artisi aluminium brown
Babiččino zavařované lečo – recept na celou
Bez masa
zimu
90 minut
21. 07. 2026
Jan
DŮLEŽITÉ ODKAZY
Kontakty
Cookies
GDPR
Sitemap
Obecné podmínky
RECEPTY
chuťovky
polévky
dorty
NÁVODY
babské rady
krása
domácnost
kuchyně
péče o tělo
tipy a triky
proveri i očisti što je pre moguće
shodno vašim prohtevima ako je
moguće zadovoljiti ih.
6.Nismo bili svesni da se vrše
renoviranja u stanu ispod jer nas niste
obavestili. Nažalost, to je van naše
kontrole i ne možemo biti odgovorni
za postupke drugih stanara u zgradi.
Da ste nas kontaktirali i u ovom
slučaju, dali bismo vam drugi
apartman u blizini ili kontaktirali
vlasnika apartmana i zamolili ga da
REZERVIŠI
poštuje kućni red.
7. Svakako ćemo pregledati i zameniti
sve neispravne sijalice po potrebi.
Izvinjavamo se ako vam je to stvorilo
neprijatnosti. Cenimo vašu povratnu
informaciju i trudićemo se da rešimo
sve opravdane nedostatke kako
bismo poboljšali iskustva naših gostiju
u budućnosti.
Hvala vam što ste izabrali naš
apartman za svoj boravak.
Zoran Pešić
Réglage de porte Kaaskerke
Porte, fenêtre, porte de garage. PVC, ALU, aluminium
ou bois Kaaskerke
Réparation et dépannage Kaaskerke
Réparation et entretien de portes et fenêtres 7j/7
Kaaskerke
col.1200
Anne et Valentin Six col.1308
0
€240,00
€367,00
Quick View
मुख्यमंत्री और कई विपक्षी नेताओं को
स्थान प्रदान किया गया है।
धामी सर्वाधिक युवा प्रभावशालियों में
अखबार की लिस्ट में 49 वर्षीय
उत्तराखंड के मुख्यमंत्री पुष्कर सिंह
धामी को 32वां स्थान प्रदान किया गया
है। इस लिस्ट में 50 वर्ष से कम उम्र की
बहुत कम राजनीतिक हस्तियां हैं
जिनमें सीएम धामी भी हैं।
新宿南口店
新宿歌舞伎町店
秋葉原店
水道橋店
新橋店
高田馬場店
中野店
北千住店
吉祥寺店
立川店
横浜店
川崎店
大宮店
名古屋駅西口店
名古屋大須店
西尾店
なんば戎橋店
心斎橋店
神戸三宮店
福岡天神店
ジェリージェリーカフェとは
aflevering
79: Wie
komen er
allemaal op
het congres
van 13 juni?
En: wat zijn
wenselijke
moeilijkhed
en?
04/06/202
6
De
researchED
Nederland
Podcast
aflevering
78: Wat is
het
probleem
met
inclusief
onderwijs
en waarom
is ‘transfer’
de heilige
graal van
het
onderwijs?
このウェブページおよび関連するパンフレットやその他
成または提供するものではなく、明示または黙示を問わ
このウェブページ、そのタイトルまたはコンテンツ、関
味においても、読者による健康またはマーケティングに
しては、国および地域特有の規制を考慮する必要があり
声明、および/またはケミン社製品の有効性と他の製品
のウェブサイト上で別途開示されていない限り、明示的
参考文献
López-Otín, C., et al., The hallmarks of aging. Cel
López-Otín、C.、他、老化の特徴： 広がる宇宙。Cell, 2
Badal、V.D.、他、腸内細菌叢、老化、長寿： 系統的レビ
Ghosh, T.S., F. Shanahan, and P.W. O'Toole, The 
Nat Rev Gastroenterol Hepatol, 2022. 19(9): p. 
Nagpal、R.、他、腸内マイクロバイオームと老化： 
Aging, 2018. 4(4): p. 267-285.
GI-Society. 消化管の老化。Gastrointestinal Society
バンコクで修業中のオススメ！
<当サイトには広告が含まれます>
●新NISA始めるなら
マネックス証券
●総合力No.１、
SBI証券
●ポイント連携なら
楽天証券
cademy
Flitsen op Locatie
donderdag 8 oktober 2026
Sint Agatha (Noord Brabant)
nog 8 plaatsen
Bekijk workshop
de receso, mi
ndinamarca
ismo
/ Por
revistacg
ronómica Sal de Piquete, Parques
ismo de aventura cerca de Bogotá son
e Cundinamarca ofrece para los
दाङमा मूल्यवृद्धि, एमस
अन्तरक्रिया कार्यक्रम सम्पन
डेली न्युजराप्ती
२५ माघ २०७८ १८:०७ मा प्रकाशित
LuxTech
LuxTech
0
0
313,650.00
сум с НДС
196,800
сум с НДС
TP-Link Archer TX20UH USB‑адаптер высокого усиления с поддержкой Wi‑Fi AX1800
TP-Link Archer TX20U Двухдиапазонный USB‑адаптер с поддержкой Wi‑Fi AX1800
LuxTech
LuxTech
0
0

:::

= WHAT YOU SHOULD DO =
Transcribe the text of each item above, line by line, keeping every character, number, and line break unchanged.

= TASK RESPONSE =
artisi aluminium brown
Babiččino zavařované lečo – recept na celou
Bez masa
zimu
90 minut
21. 07. 2026
Jan
DŮLEŽITÉ ODKAZY
Kontakty
Cookies
GDPR
Sitemap
Obecné podmínky
RECEPTY
chuťovky
polévky
dorty
NÁVODY
babské rady
krása
domácnost
kuchyně
péče o tělo
tipy a triky
proveri i očisti što je pre moguće
shodno vašim prohtevima ako je
moguće zadovoljiti ih.
6.Nismo bili svesni da se vrše
renoviranja u stanu ispod jer nas niste
obavestili. Nažalost, to je van naše
kontrole i ne možemo biti odgovorni
za postupke drugih stanara u zgradi.
Da ste nas kontaktirali i u ovom
slučaju, dali bismo vam drugi
apartman u blizini ili kontaktirali
vlasnika apartmana i zamolili ga da
REZERVIŠI
poštuje kućni red.
7. Svakako ćemo pregledati i zameniti
sve neispravne sijalice po potrebi.
Izvinjavamo se ako vam je to stvorilo
neprijatnosti. Cenimo vašu povratnu
informaciju i trudićemo se da rešimo
sve opravdane nedostatke kako
bismo poboljšali iskustva naših gostiju
u budućnosti.
Hvala vam što ste izabrali naš
apartman za svoj boravak.
Zoran Pešić
Réglage de porte Kaaskerke
Porte, fenêtre, porte de garage. PVC, ALU, aluminium
ou bois Kaaskerke
Réparation et dépannage Kaaskerke
Réparation et entretien de portes et fenêtres 7j/7
Kaaskerke
col.1200
Anne et Valentin Six col.1308
0
€240,00
€367,00
Quick View
मुख्यमंत्री और कई विपक्षी नेताओं को
स्थान प्रदान किया गया है।
धामी सर्वाधिक युवा प्रभावशालियों में
अखबार की लिस्ट में 49 वर्षीय
उत्तराखंड के मुख्यमंत्री पुष्कर सिंह
धामी को 32वां स्थान प्रदान किया गया
है। इस लिस्ट में 50 वर्ष से कम उम्र की
बहुत कम राजनीतिक हस्तियां हैं
जिनमें सीएम धामी भी हैं।
新宿南口店
新宿歌舞伎町店
秋葉原店
水道橋店
新橋店
高田馬場店
中野店
北千住店
吉祥寺店
立川店
横浜店
川崎店
大宮店
名古屋駅西口店
名古屋大須店
西尾店
なんば戎橋店
心斎橋店
神戸三宮店
福岡天神店
ジェリージェリーカフェとは
aflevering
79: Wie
komen er
allemaal op
het congres
van 13 juni?
En: wat zijn
wenselijke
moeilijkhed
en?
04/06/202
6
De
researchED
Nederland
Podcast
aflevering
78: Wat is
het
probleem
met
inclusief
onderwijs
en waarom
is ‘transfer’
de heilige
graal van
het
onderwijs?
このウェブページおよび関連するパンフレットやその他
成または提供するものではなく、明示または黙示を問わ
このウェブページ、そのタイトルまたはコンテンツ、関
味においても、読者による健康またはマーケティングに
しては、国および地域特有の規制を考慮する必要があり
声明、および/またはケミン社製品の有効性と他の製品
のウェブサイト上で別途開示されていない限り、明示的
参考文献
López-Otín, C., et al., The hallmarks of aging. Cel
López-Otín、C.、他、老化の特徴： 広がる宇宙。Cell, 2
Badal、V.D.、他、腸内細菌叢、老化、長寿： 系統的レビ
Ghosh, T.S., F. Shanahan, and P.W. O'Toole, The 
Nat Rev Gastroenterol Hepatol, 2022. 19(9): p. 
Nagpal、R.、他、腸内マイクロバイオームと老化： 
Aging, 2018. 4(4): p. 267-285.
GI-Society. 消化管の老化。Gastrointestinal Society
バンコクで修業中のオススメ！
<当サイトには広告が含まれます>
●新NISA始めるなら
マネックス証券
●総合力No.１、
SBI証券
●ポイント連携なら
楽天証券
cademy
Flitsen op Locatie
donderdag 8 oktober 2026
Sint Agatha (Noord Brabant)
nog 8 plaatsen
Bekijk workshop
de receso, mi
ndinamarca
ismo
/ Por
revistacg
ronómica Sal de Piquete, Parques
ismo de aventura cerca de Bogotá son
e Cundinamarca ofrece para los
दाङमा मूल्यवृद्धि, एमस
अन्तरक्रिया कार्यक्रम सम्पन
डेली न्युजराप्ती
२५ माघ २०७८ १८:०७ मा प्रकाशित
LuxTech
LuxTech
0
0
313,650.00
сум с НДС
196,800
сум с НДС
TP-Link Archer TX20UH USB‑адаптер высокого усиления с поддержкой Wi‑Fi AX1800
TP-Link Archer TX20U Двухдиапазонный USB‑адаптер с поддержкой Wi‑Fi AX1800
LuxTech
LuxTech
0
0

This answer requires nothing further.